# Fear of ripping off a Song of Ice and Fire



## lwhitehead (Jan 13, 2018)

Hi folks the Song of Ice and Fire novel series and how it's written what I afraid is that my Grimdark Hard Fantasy series will be seen as a rip off, If I write POV chapters and use fliped real landmass it will be seen by Publishers and Reading as me ripping off.


LW


----------



## Jay Greenstein (Jan 13, 2018)

> I afraid is that my Grimdark Hard Fantasy series will be seen as a rip off


Not unless your plot progression parallels Ice and Fire. And if it does, cut it out! 

No two people write with the same voice, and your scene progression won't be the same. So the story will not read remotely the same.

Think about Cinderella: a worthy person, held down by unfortunate circumstance is unable to reach their full potential till a kind stranger helps. How many times per year do you think that plot line appears?

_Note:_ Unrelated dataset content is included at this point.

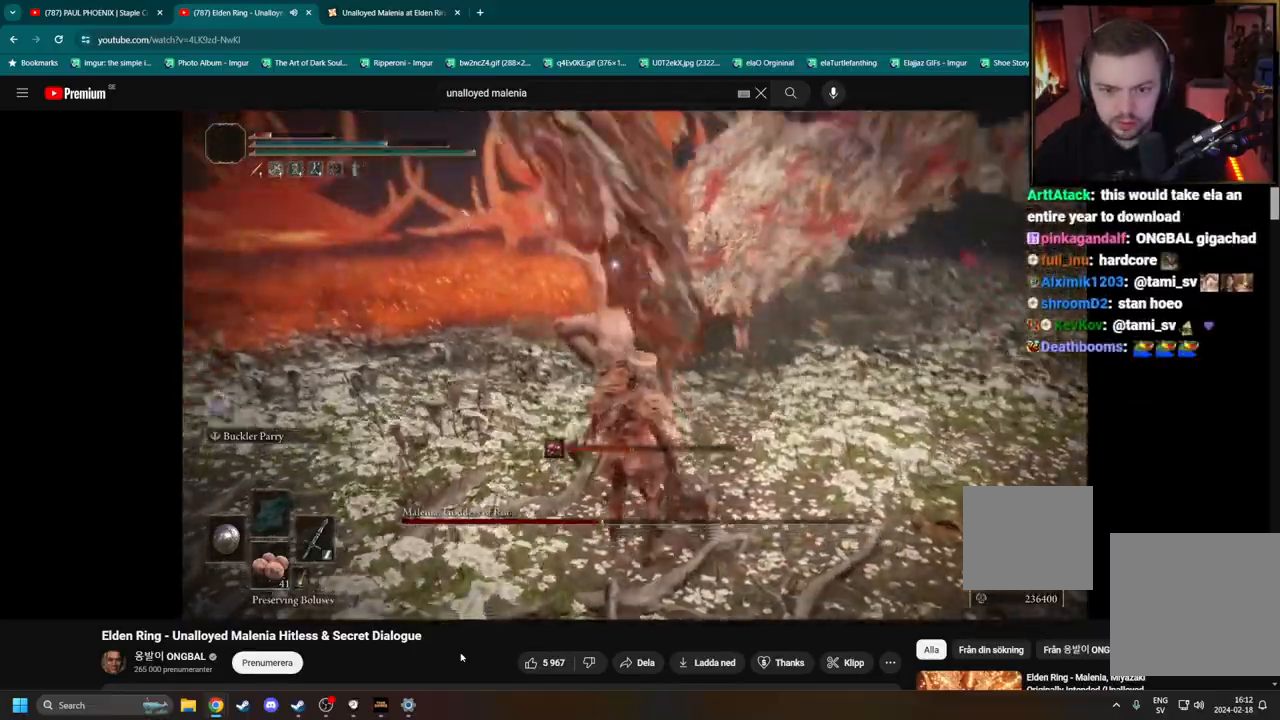
{"dt_ms": 500, "buttons": [], "left_stick": "center", "right_stick": "center", "events": [[17, "B", "down"], [100, "B", "up"], [417, "left_stick", "center"]]}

There are only seven basic plots, which are repeated again and again. So here's the thing: 

1. Grab the reader's interest on page one and do it again and again, on every page.
2. Entertain, don't inform.
3. Make the reader know what matters to the protagonist in their moment of now, not read what amounts to a synopsis of events, interspersed with authorial interjection. In short, present the story in real-time, don't report it.
4. Don't talk _to_ the reader. And avoid explaining anything as yourself (and that includes authorial interjections in first person, because the narrator cannot appear on stage with the protagonist).
5. Keep the reader so busy saying, "Oh my God...what do we do now?" that they have no time to notice the faults.


----------



## Skodt (Jan 14, 2018)

As said above, Martin has his own unique style and you will have yours. If you set out to write a book and at the end find no similarity with another author you have practiced a miracle in writing. I can find similarity in most every book I have read, but that doesn't diminish the book. So, as suggested, just write and see where it takes you. In the end, I bet, you will have found yourself on a different journey than Ice and Fire.


----------



## lwhitehead (Jan 14, 2018)

Well the other why that they say that I might be ripping off Game of Thrones/ A Song of Ice and Fire setting is that fact it's set in Medieval timeframe, I'm usinf as insperation  Fall of Knight's Templars, Avigon Papacy, Albigensian Crusdaes, Crusades, and the Hundred Year War.

LW


----------



## lwhitehead (Jan 16, 2018)

um folks the other problem is that I need with my First Race of this Planet which is Elves, they crashed landed about 5.000 years ago.  The Elves are much taller then Humans min height is 6ft, and muscle structure seems to be lighter the Humans but they are just as strong as a Human.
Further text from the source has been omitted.